Wood had been the early fuel for industry but as demand for increased goods soared in the late 18th century, the steam engine came into use and coal replaced wood. The steam engine developed by James Watt in 1769 marked a turn point in the industrial revolution as steam was an effective mode of power which led to the proliferation of British industry.
As the development of the steam engine progressed, increased quantities of coal were extracted from mines. The presence of coal and iron changed the fate of British industry. In the following years, a number of factories, towns, canals and roads were formed. The creation of the rail road and steamship widened the British market for goods. Dramatic changes took place in the economic and social structures of Britain which paved way for novel technological advancements and inventions. Farmers were integrated into the new labour force and economy became highly specialized. By 1900, engineers, including Matthew Boulton, further progressed the development of the steam engine which aided to improve core industries such as metalwork and textile. Towards the end of the century, one manufacturer produced over 33000 steam engines. The new unprecedented version of the steam engine paved way for an agricultural revolution in Britain during the 1870’s and allowed thousands of ploughing and traction machines to operate on a wide scale. Hence, the steam engine altered the British Industry and nation for once and for all.

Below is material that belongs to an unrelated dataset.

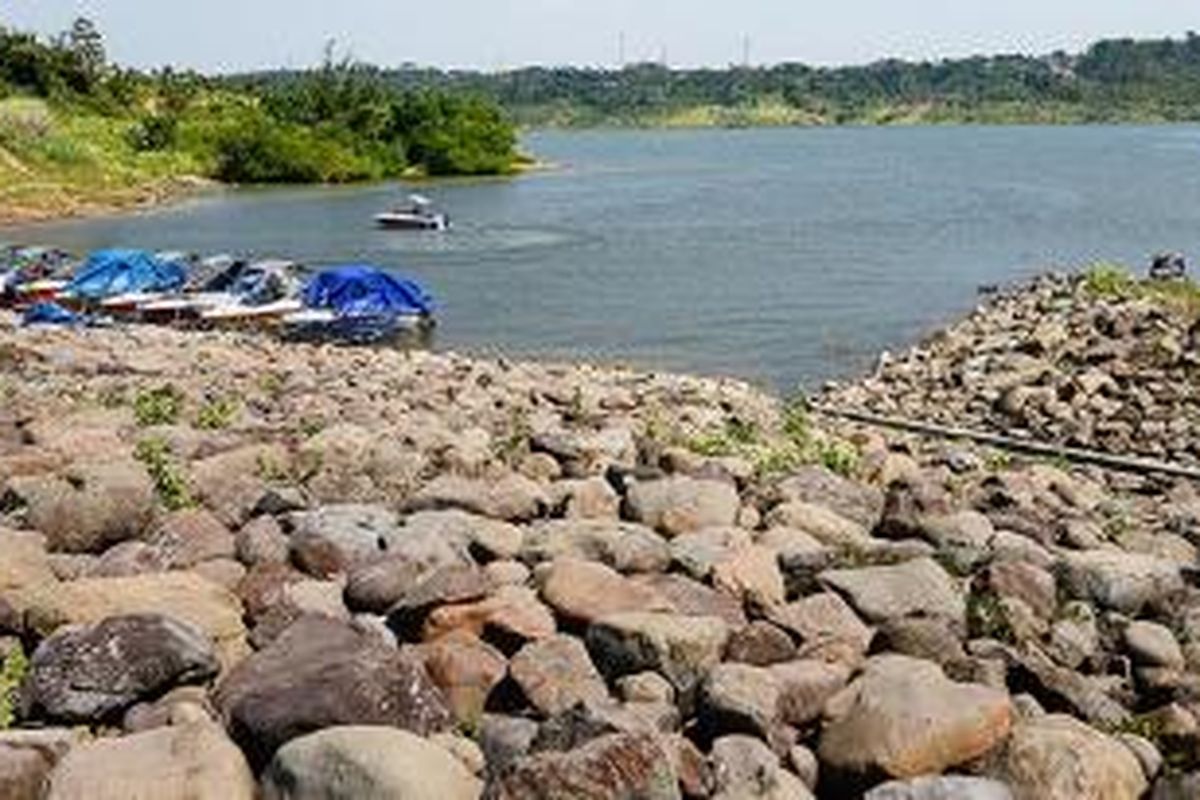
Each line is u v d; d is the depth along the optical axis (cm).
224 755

Despite these rapid improvements brought about by the steam engine, which supplemented the industrial revolution, the increase in urban population brought about serious consequences for Britain. Britain could never produce enough to feed the proliferating population. During the 1865 and 1900, imports including wheat increased dramatically. Such food imports encouraged free trade policies, and had significant effect on British agriculture when farm labour dropped by half.
The burgeoning increase in steam engine also raised the demand for coal. In the early nineteenth century, new coal mines were dug up in south Wales with the help of new mining techniques and machinery. The number of miners quickly soared and coal extraction augmented from 80 million to 225 million. More than a quarter of this amount was exported which made coal one tenth of all British exports.
Hence, the steam engine marked the beginning of a new era in British history. The creation of the steam engine propelled the industrial revolution in Britain and expanded British exports and imports. The demand for British goods in the international marked spurred and resulted in the increased influence of Britain on the world’s economy and development.